Lo stesso vale per Cenerentola, dove la Fata Madrina è ora una figura queer in abito da sera, e il sogno della protagonista non è più quello del ballo o del riscatto, ma della “realizzazione personale”. Va bene, ma perché allora continuare a chiamarla Cenerentola? Perché rifare fiabe se non si crede più nei loro significati?

È stato lo stesso Billy Porter a dichiarare il ruolo in un’intervista
“Stiamo immaginando questo personaggio come se fosse privo di genere, o almeno è così che io lo sto interpretando. Ed è davvero potente. una fiaba classica per una nuova generazione. I bambini sono davvero pronti. Sono gli adulti che rallentano l’evolversi delle cose.”

Una creatività in crisi

Il vero nodo è che queste operazioni non nascono da un impulso creativo, ma da una paura. Paura di non essere abbastanza inclusivi. Paura di essere criticati. Paura di non stare “dalla parte giusta della storia”. Così le case di produzione, invece di creare nuove storie capaci di parlare al presente, preferiscono prendere quelle del passato e riverniciarle con gli slogan del giorno.

Ma il rischio è enorme: svuotare l’immaginario collettivo, trasformando le fiabe in depliant ideologici. Le storie sopravvivono nei secoli proprio perché sono imperfette, aperte, interpretabili. Se le si appiattisce su un unico messaggio, diventano semplicemente noiose. O peggio: inascoltate.

Conclusione: e se invece provassimo a raccontare storie nuove?

Il mondo ha bisogno di rappresentazioni più inclusive, certo. Ma questo non significa cancellare tutto ciò che è venuto prima. Significa affiancarlo, reinterpretarlo, e – soprattutto – creare di nuovo. Le fiabe non devono diventare conferenze, e le principesse non devono chiedere scusa per essere sognatrici.

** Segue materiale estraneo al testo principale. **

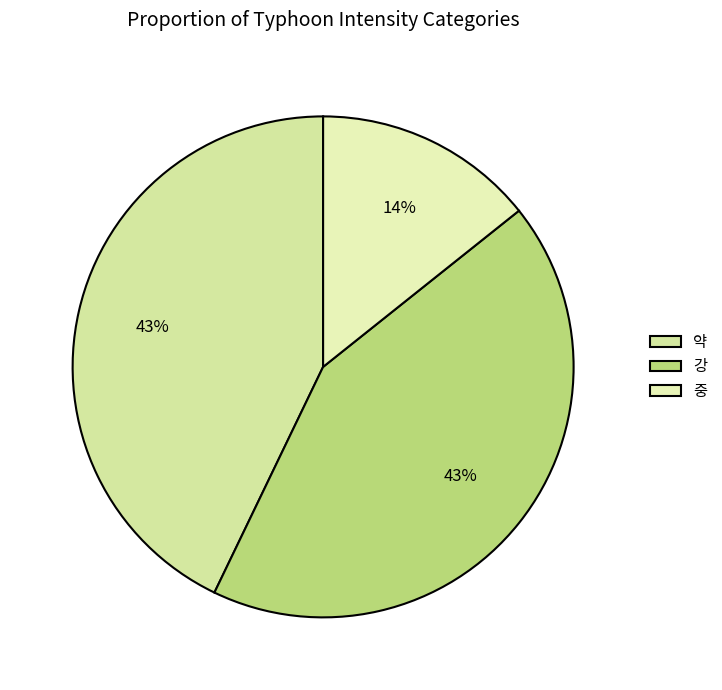

Approximately how many times larger is the value at 강 compared to 약?

1.0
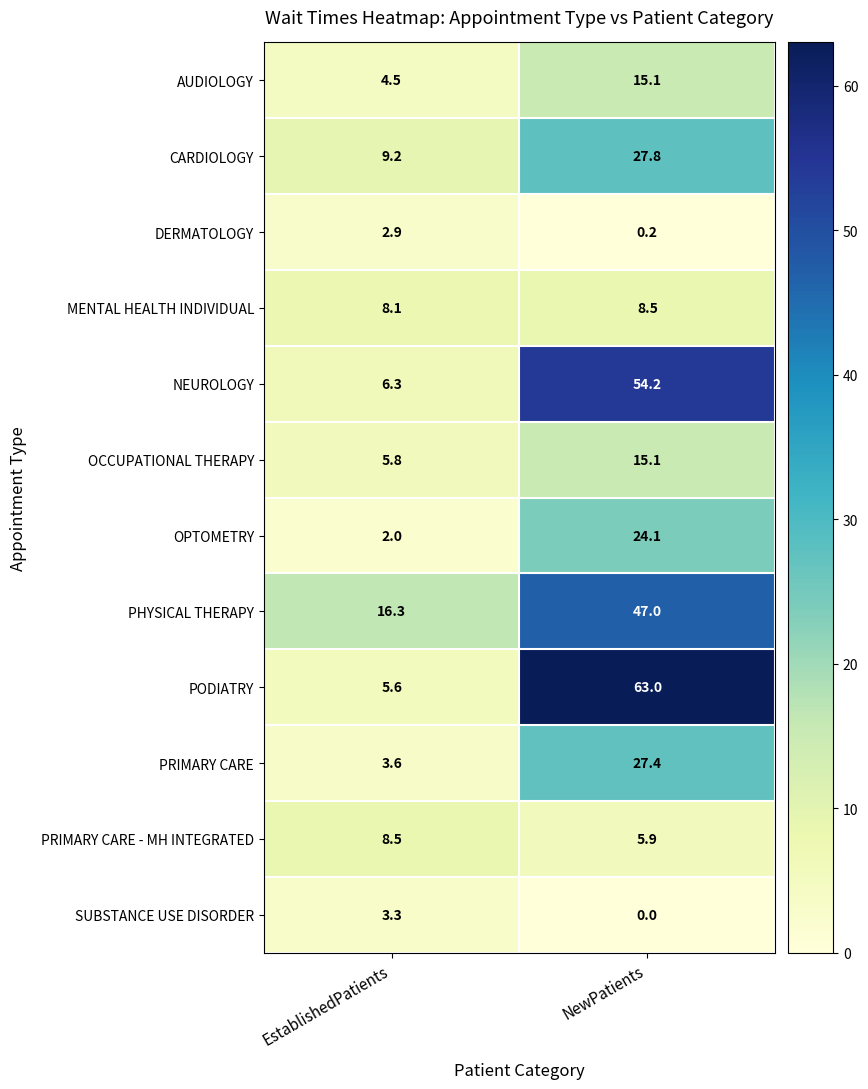

What is the difference between the maximum and minimum values in the DERMATOLOGY series?

2.7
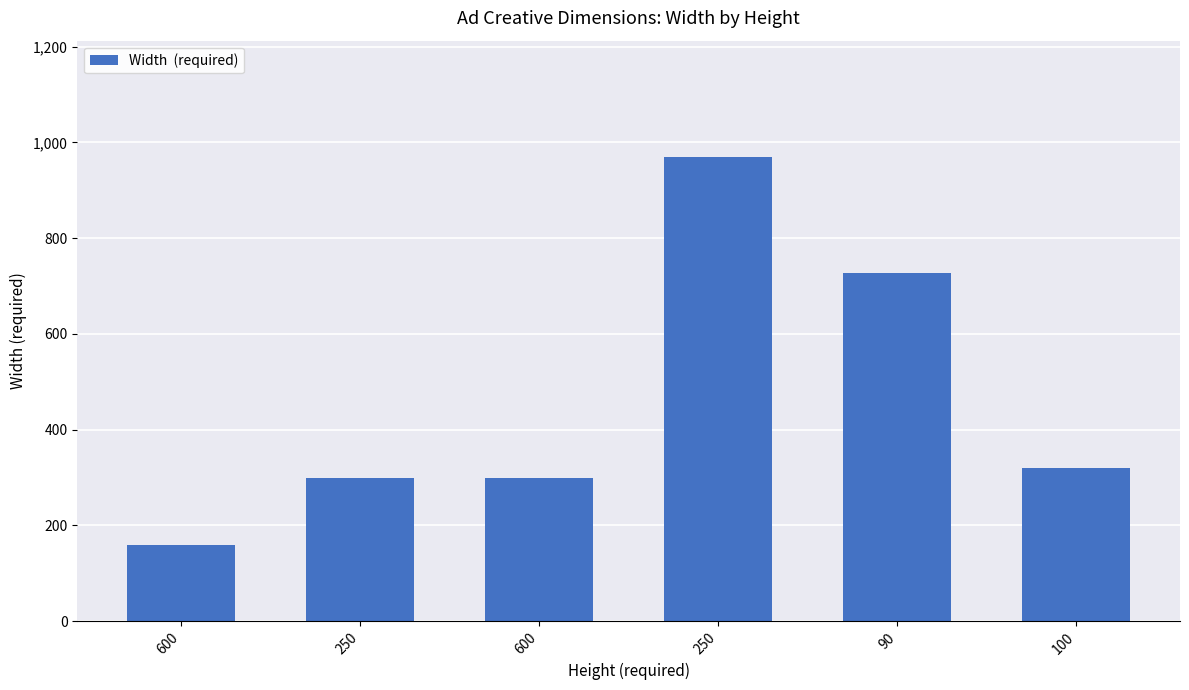

List the labels in order of value, largest first.

250, 90, 100, 250, 600, 600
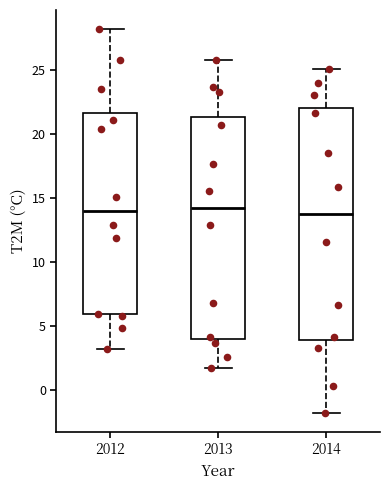

Reading left to right, read every box against the y-axis: the position of its median line, the range the box covers, and the ends of its whiskers. The values are not printed on the chart, so give them approximately, as read against the axis.

2012: median 14.0, box 6.0 to 21.5, whiskers 3.0 to 28.0
2013: median 14.0, box 4.0 to 21.5, whiskers 1.5 to 26.0
2014: median 13.5, box 4.0 to 22.0, whiskers -2.0 to 25.0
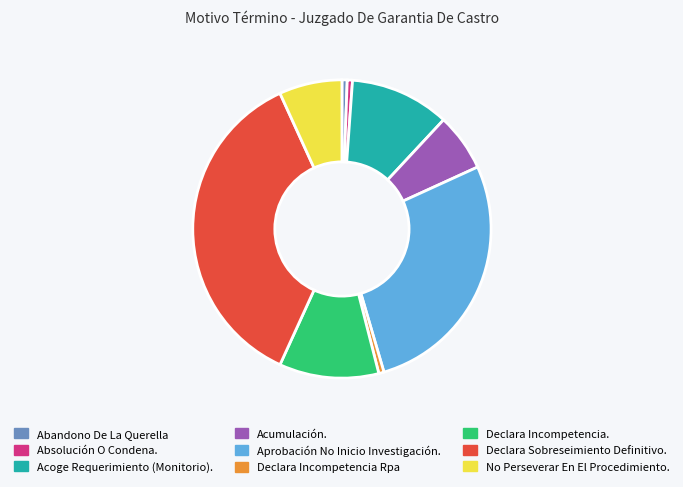

Is there any slice that represents more than half of the pie?

No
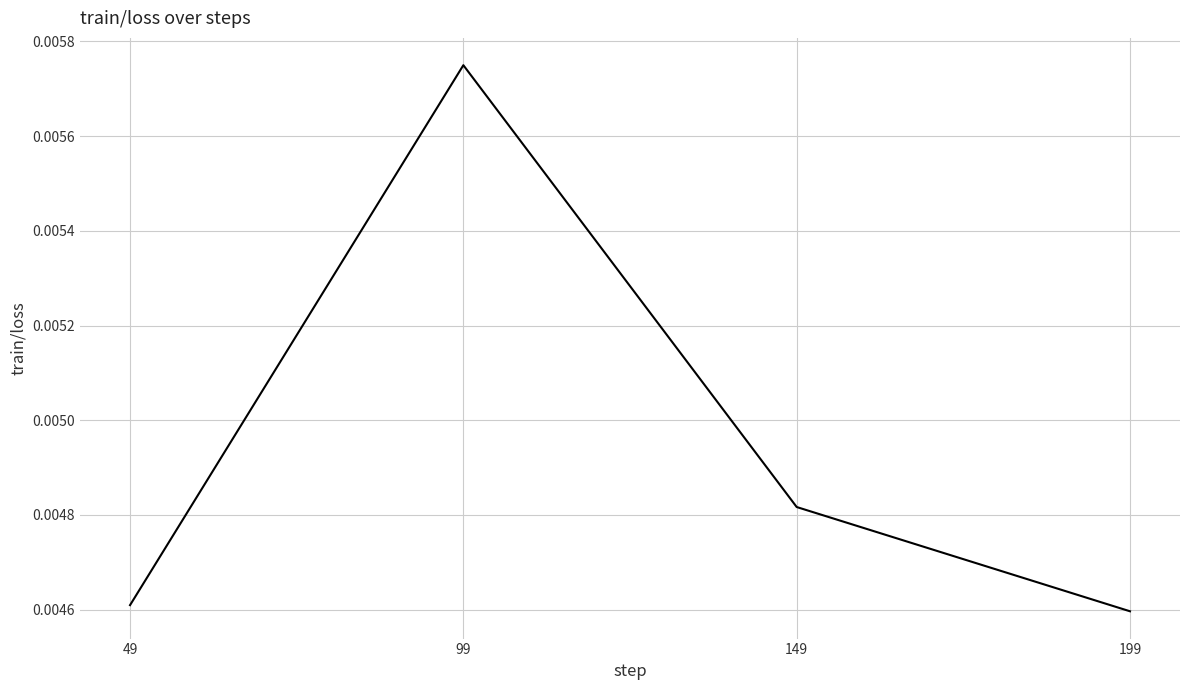

At which category does the chart reach its peak across all series?

99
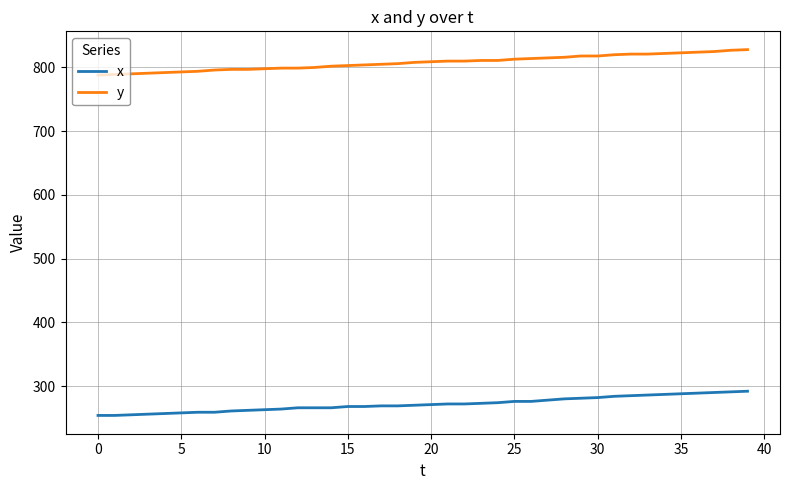

What is the difference between the second highest and minimum values in the y series?

39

Disney ha sempre saputo mescolare mito e modernità. Ma ora sembra aver perso la fiducia nel proprio pubblico, e nella potenza delle sue storie. Biancaneve, Ariel, Peter Pan: sono nomi che un tempo accendevano l’immaginazione. Oggi rischiano di diventare simboli di una crisi narrativa travestita da progresso.

Perché l’inclusione non si ottiene distruggendo la bellezza, ma aggiungendone di nuova.

Alla fine, la vera domanda è: chi ci guadagna?

Il pubblico? No. I bambini? Neanche. Le minoranze? Forse, ma solo a livello cosmetico. A guadagnarci sono i reparti marketing e i social media manager che possono dire: “Ecco, vedete? Anche noi siamo dalla parte giusta della storia”. Ma una storia, per vivere, ha bisogno di essere raccontata, non corretta.

Perché le fiabe non sono il nemico. Sono specchi del tempo in cui sono nate. E invece di bruciarle sul rogo del politicamente corretto, potremmo semplicemente insegnare a leggerle con intelligenza. Per poi – magari – scriverne di nuove.

Ma questo richiederebbe creatività. E coraggio. Due cose che a Hollywood, oggi, sembrano davvero fuori moda.